**Goal of the exercise:**
Answer these about the data-splitting notebook excerpt below, one line each:
(a) What percentage of the data goes to training, validation, and testing?
(b) What value is ntotal given?
(c) What folder name does the main directory point to?

**Document excerpt:**

## Step 1: Filtering data
Randomise dataset and filter them into databank consisting of 70% training data, 15% validation data, and 15% testing data

Importing relevant libraries

In [17]:
#receive all files from 
import os
import random
import math
import pandas as pd
import numpy as np

from distutils.dir_util import copy_tree
from imblearn.over_sampling import RandomOverSampler
from sklearn.utils import shuffle

Specifying directory of main and relevant sets
- Do change the target directory as per needed

In [18]:
# Specify the main directory
main_directory = os.getcwd() + '\\EATD-Corpus\\'

# Specify the directory to copy files to
target_trainset = os.getcwd() + '\\data\\training_set\\'
target_valiset = os.getcwd() + '\\data\\validation_set\\'
target_testset = os.getcwd() + '\\data\\testing_set\\'

Split data into 70-15-15 (Training-Validation-Testing)

In [19]:
# Create an element tagged to file order in directory and shuffle order to funnel to relevant folders
ntotal = 162
list = [i for i in range(1, 163)]
random.shuffle(list)

# Split data into 70% training, 15% validation and 15% testing
n_testdata = math.ceil(ntotal * 0.15)
n_validata = math.ceil(ntotal * 0.15)

train_data = list[n_validata+n_testdata:]
vali_data = list[:n_validata] 
test_data = list[n_validata:n_validata+n_testdata]

In [30]:
print(np.shape(list[n_validata+n_testdata:]))

**Supplied material:**
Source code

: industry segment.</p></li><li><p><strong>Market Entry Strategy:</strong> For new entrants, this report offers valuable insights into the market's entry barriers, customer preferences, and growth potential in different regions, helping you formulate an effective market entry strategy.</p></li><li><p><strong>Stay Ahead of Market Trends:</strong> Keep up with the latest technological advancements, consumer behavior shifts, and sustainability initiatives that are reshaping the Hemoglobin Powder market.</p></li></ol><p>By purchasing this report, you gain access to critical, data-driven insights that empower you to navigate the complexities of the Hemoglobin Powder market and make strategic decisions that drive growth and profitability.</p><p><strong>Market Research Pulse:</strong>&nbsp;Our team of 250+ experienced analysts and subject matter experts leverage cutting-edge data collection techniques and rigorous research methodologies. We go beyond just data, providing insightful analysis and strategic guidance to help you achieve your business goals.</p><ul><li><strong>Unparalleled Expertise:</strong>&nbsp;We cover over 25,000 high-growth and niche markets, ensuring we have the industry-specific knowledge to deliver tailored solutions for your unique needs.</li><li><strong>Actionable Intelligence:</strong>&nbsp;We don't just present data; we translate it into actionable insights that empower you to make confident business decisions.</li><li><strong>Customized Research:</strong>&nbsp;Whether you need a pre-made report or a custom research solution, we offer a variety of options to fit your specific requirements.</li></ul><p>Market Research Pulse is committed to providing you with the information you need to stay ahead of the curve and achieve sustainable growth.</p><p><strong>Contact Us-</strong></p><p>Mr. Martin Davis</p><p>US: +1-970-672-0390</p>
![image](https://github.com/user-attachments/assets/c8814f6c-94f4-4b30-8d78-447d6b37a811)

**Task solution:**
(a) 70% training, 15% validation, 15% testing
(b) 162
(c) EATD-Corpus